Given all that is surfacing about Ms. Palin’s troubles in Alaska, Swift is not the best shade of lipstick for this issue.

Apparently the lesson Sen. McCain learned from his 2000 primary loss to Pres. Bush was that voters really don’t care that much about facts. I wish I could argue that it was a bad conclusion to come to.

BTW, Talking Points Memo has the following: A former McCain spokeswoman — who defended the senator when he made a joke about a woman raped by a gorilla — is also author of a book about being a political flack. The book’s title? Lipstick on a Pig.

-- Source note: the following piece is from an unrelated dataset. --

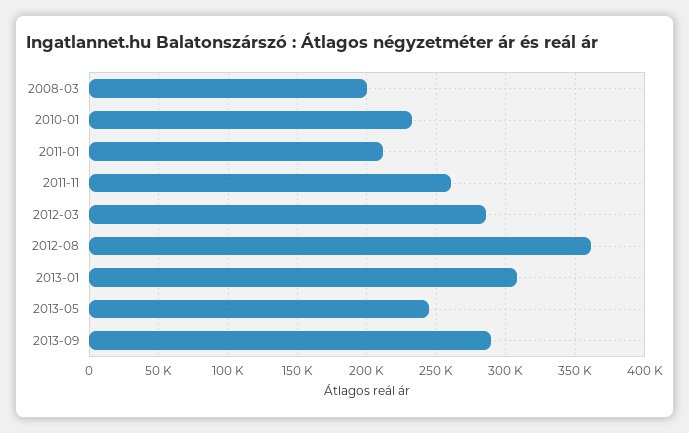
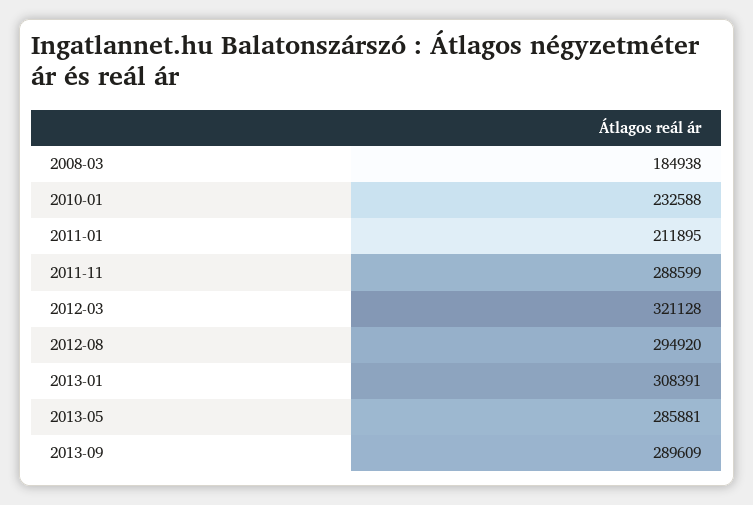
2008-03: 200000 -> 184938
2011-11: 260000 -> 288599
2012-03: 285000 -> 321128
2012-08: 360000 -> 294920
2013-05: 245000 -> 285881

During McCain’s 1986 Senate race, McCain was hit with allegations from women’s groups in Arizona that he’d told this knee-slapper (as quoted at the time by the Tucson Citizen)…

“Did you hear the one about the woman who is attacked on the street by a gorilla, beaten senseless, raped repeatedly and left to die? When she finally regains consciousness and tries to speak, her doctor leans over to hear her sigh contently and to feebly ask, ‘Where is that marvelous ape?'”

McCain was defended by Torie Clarke who said, “John does not recollect telling that joke … And he has a very good record on women’s issues.” The reporter who wrote the original story disagreed then and now with Ms. Clark.

I want to see a pitbull put some lipstick on that pig.

The real question about Sarah Palin

I do not care about her kids. Anyone asking how she couldn’t be home with the new born and/or oldest daughter is a sexist idiot. I hope the experience with her eldest makes Gov. Palin give a long rethink on the topic of abstinence only education, but that is an issue that is for her and her heart and not germaine to what it is she will be asked to do.

I am fascinated by the fact that she is the only candidate who will get a raise if she wins. The governor of Alaska currently earns $83,280. The veep gets $208,100.

The chief reason I think she shouldn’t be a heartbeat away from becoming president has nothing to do with her gender. it is that she is a creationist. If she herself doesn’t believe in creationism she has said that it should be taught in schools. If you are going to teach creationism as science — as opposed to teaching the Bible as literature which I am all in favor of — then you must also teach the Cthulhu Mythos and Flying Spaghetti Monster as science.

Still there is one essential question that I am positive was overlooked in the vetting process: Has the governor or any one in her family ever played Dungeons & Dragons?

C’mon you intrepid journalists! This one has Pulitzer all over it!

The tea leaves continue to suggest that things are not going well for Sen. McCain. David Frum, NPR’s token conservative, said that the Palin pick came about because McCain had seen some troubling internal poll numbers that said he had to make a big risk if he wants to win.

Also Political Wire says

My prediction: This is not going to be close in the final count.